2. The method of mixing microfluidic-volumes of species of claim 1, wherein positioning said rotating platform in an analyzer and if said species are sufficiently diffused, then analyzing the species for a desired analyte.

3. The method of mixing microfluidic-volumes of species of claim 2, wherein if said desired analyte does not reach a prescribed concentration, then re-rotating said rotating platform by varying the angular speed over time.

4. The method of mixing microfluidic-volumes of species of claim 2, wherein if said desired analyte does not reach a prescribed concentration, then add said species of claim 1 in an amount of from about 1-100 L to the said cavity in the said rotating platform of claim 1, and re-rotating said rotating platform by varying the angular speed over time.

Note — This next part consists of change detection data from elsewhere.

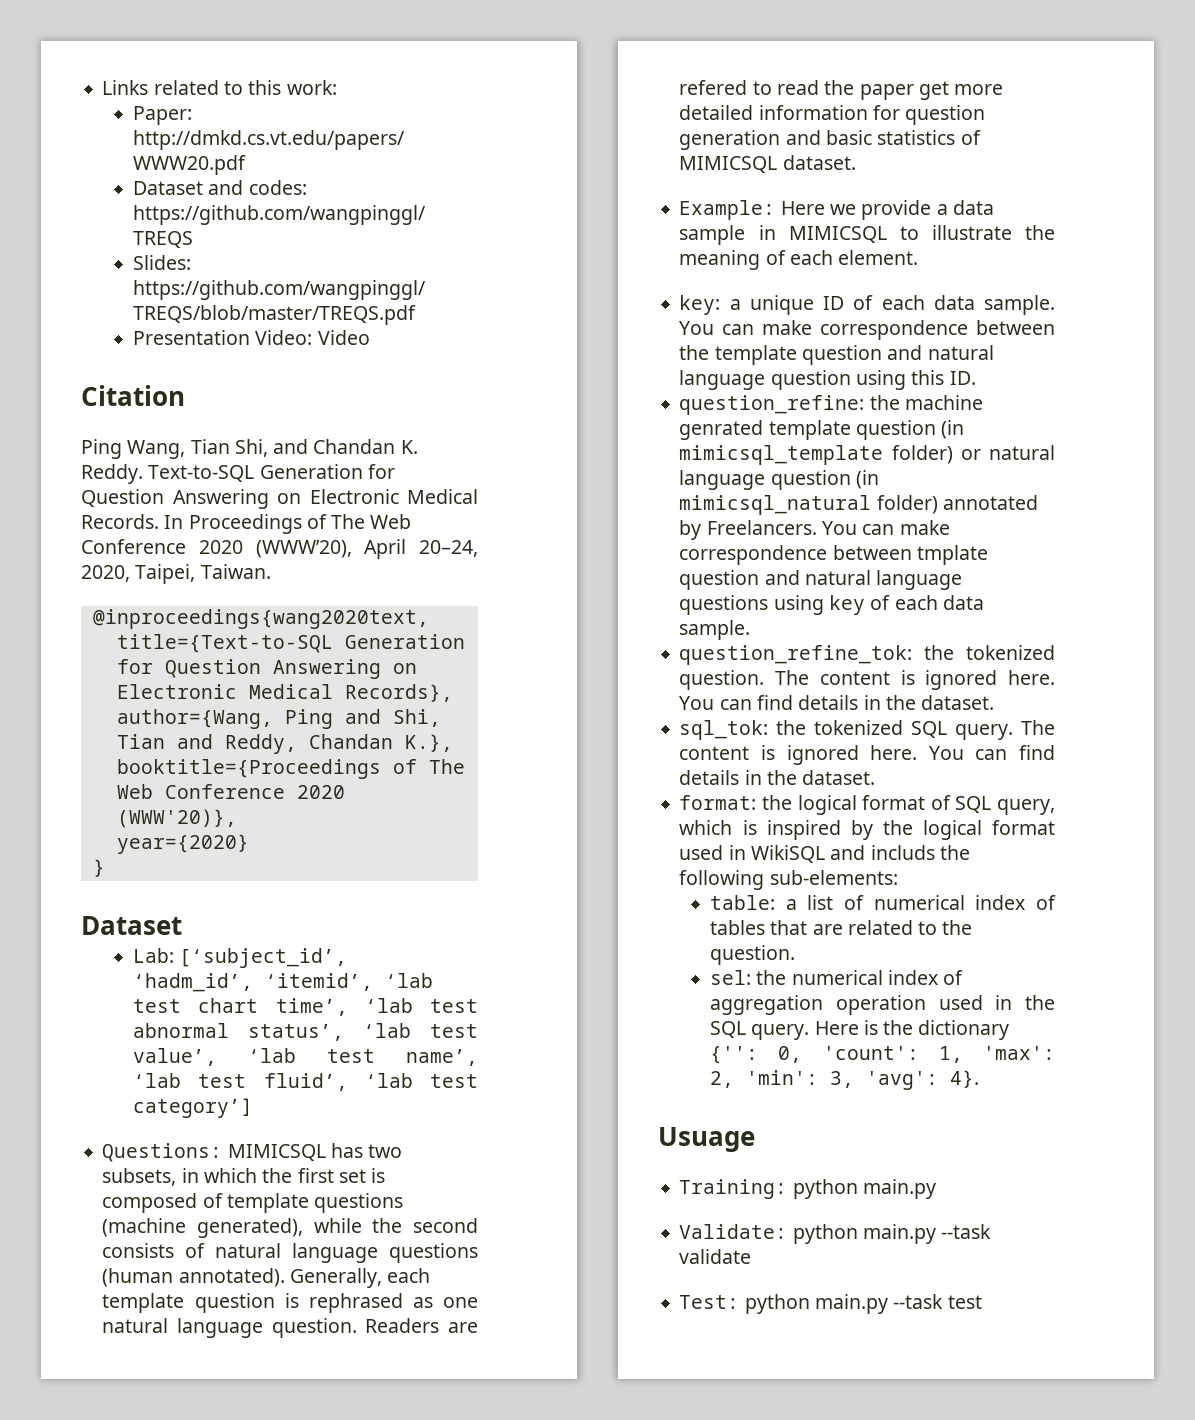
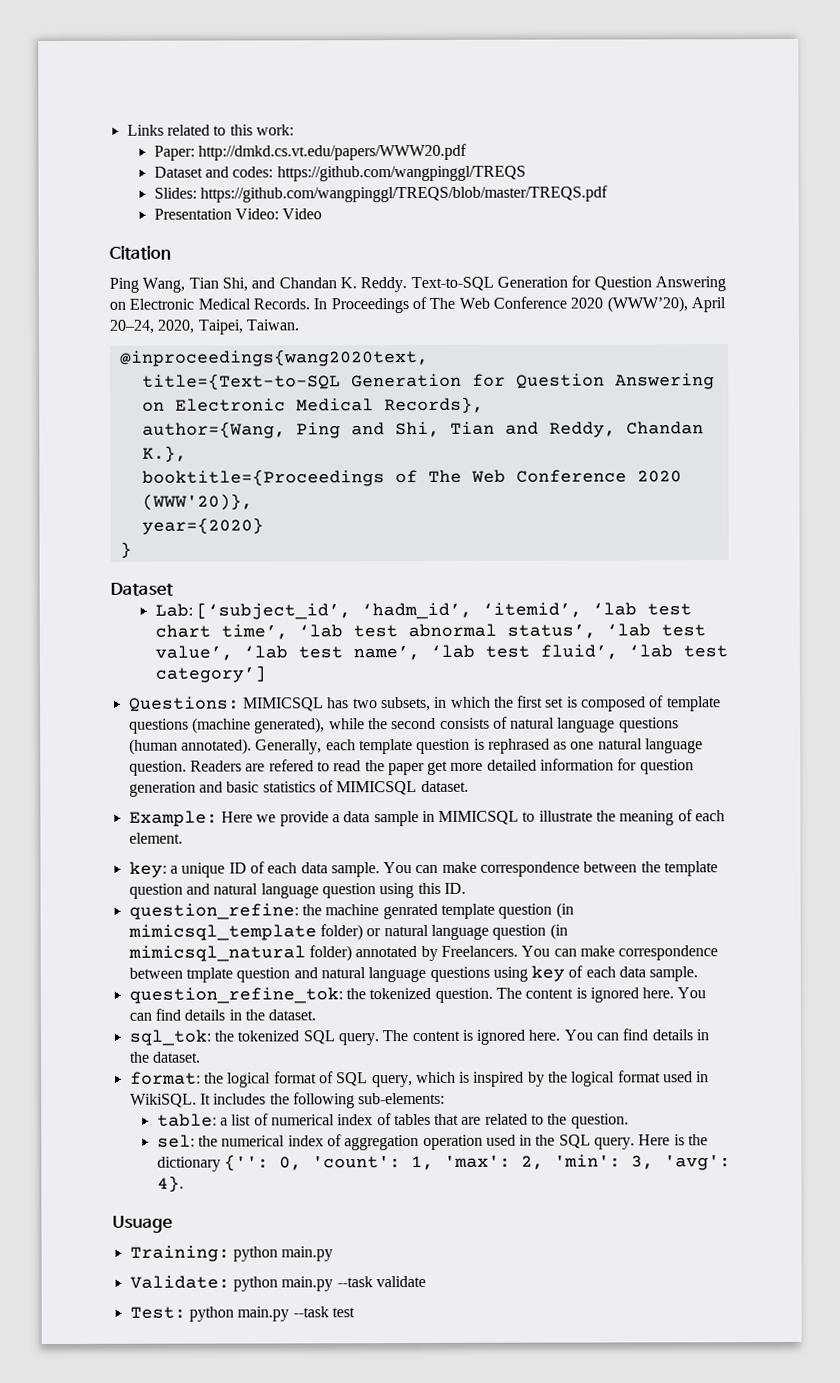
[750,845,935,863] WikiSQL and includs -> [129,1093,267,1108] WikiSQL. It includes

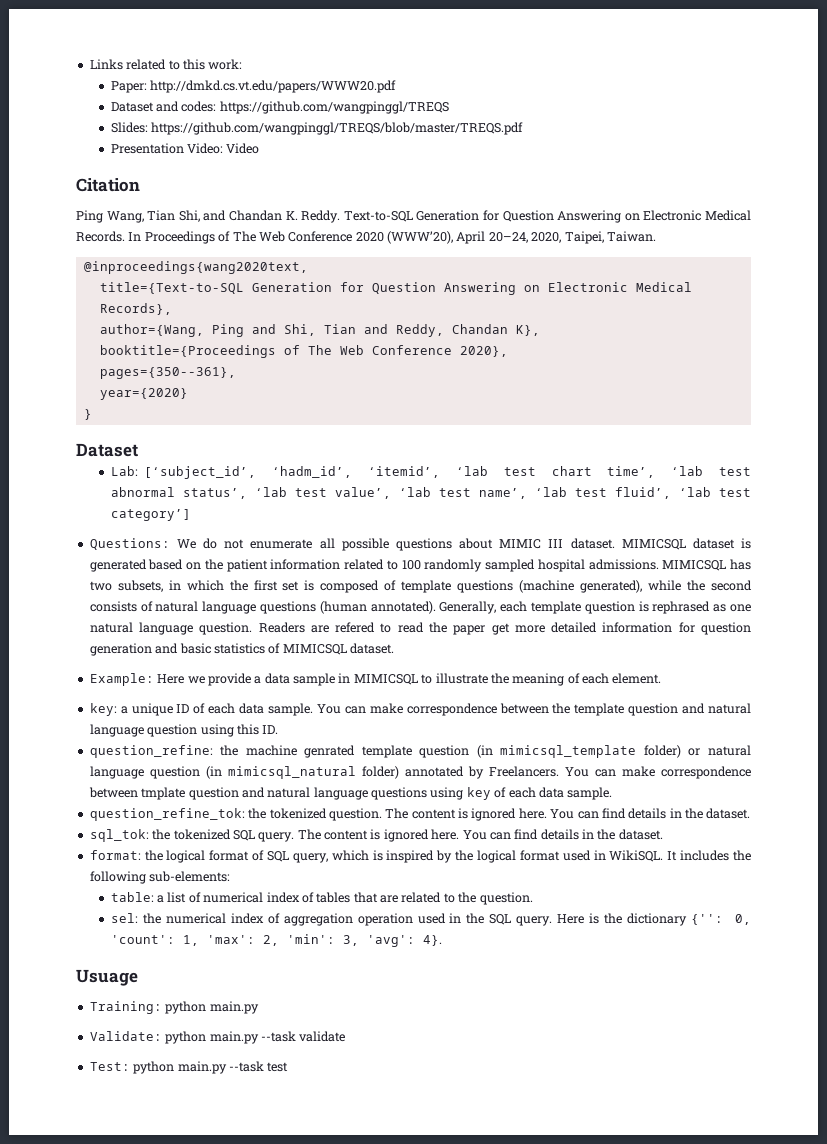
[141,445,187,462] K.}, -> [515,325,540,336] K},
[636,470,682,483] [141,493,253,511] 2020 (WWW'20)}, -> [459,346,508,357] [99,367,236,379] 2020}, // pages={350--361},
(240, 704) none -> [176,538,752,551] [89,559,659,572] We do not enumerate all possible questions about MIMIC III dataset. MIMICSQL dataset is generated based on the patient information related to 100 randomly sampled hospital admissions.

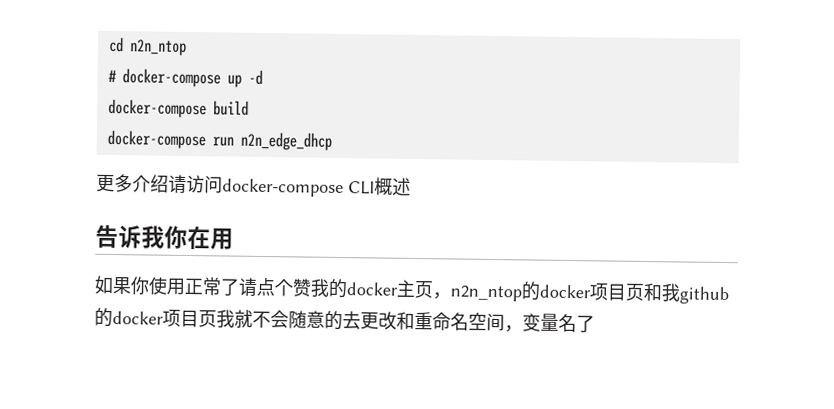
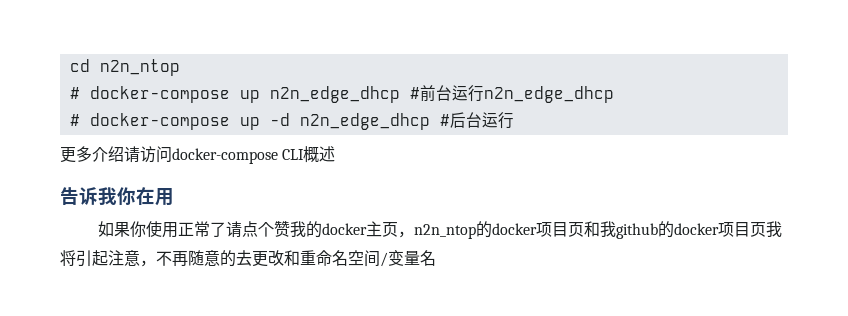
(187, 47) none -> [69,85,614,103] // # docker-compose up n2n_edge_dhcp #前台运行n2n_edge_dhcp
[107,98,249,119] [106,129,332,151] // docker-compose build // docker-compose run n2n_edge_dhcp -> [299,112,514,130] n2n_edge_dhcp #后台运行
[234,309,289,329] 就不会 -> [60,250,188,267] 将引起注意，不再
[504,313,595,333] ，变量名了 -> [380,250,436,267] /变量名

5. The method of mixing microfluidic-volumes of species of claim 3, wherein if said species are sufficiently diffused, then analyzing the species for a desired analyte.

6. The method of mixing microfluidic-volumes of species of claim 4, wherein if said species are sufficiently diffused, then analyzing the species for a desired analyte.

7. The method of mixing microfluidic-volumes of species of claim 1, wherein said varying speed represents continuous speed change over time.

8. The method of mixing microfluidic-volumes of species of claim 1, wherein said varying speed represents at least a period of continuous speed change separated by at least a period of maintaining relatively constant speed.

9. The method of mixing microfluidic-volumes of species of claim 1, wherein a period during said varying-speed period includes speed increase or acceleration.

10. The method of mixing microfluidic-volumes of species of claim 1, wherein a period during said varying-speed period includes speed decrease or deceleration.

11. The method of mixing microfluidic-volumes of species of claim 1, wherein sufficient diffusion occurs as fluid layers are bent or folded over each other due to continuous changing flow directions such that diffusion at molecular level can take place over thinner fluid layers.

12. The method of mixing microfluidic-volumes of fluids of claim 1, wherein the change from a maximum speed to a minimum speed and vice versa occurs at a rate change of speed between 0.1 rev/min2 to 200 rev/min2.

13. The method of mixing microfluidic-volumes of fluids of claim 1, wherein sufficient diffusion occurs when the fluids are 50% diffused volume-to-volume.

14. The method of mixing microfluidic-volumes of fluids of claim 1, wherein said minimum speed is over from 0.1 rev/min to about 500 rev/min.

15. The method of mixing microfluidic-volumes of fluids of claim 1, wherein said maximum speed is over 1000 rev/min.

16. A method of mixing microfluidic-volumes of species, comprising one species in form of a fluid looping in a direction through at least a recirculation loop effecting sufficient diffusion during the first period without introducing an active mixing device in physical contact with the fluid.

17. The method of mixing microfluidic-volumes of species of claim 16, wherein said direction is clockwise or counter-clockwise.

18. The method of mixing microfluidic-volumes of fluids of claim 16, wherein the fluid flow through the said recirculation loop with looping direction opposite to the said looping direction of claim 16 during the second period following the said first period without introducing an active mixing device in physical contact with the fluid.

19. The method of mixing microfluidic-volumes of fluids of claim 17, wherein the fluid flow through the said recirculation loop with looping direction opposite to the said looping direction of claim 17 during the second period following the said first period without introducing an active mixing device in physical contact with the fluid.

20. A method of mixing microfluidic-volumes of species, comprising one species in form of a fluid looping in a clockwise direction through a clockwise recirculation loop for one or more periods, and the same fluid looping in an anticlockwise recirculation loop for one or more periods, effecting diffusion without introducing an active mixing device in physical contact with the fluid.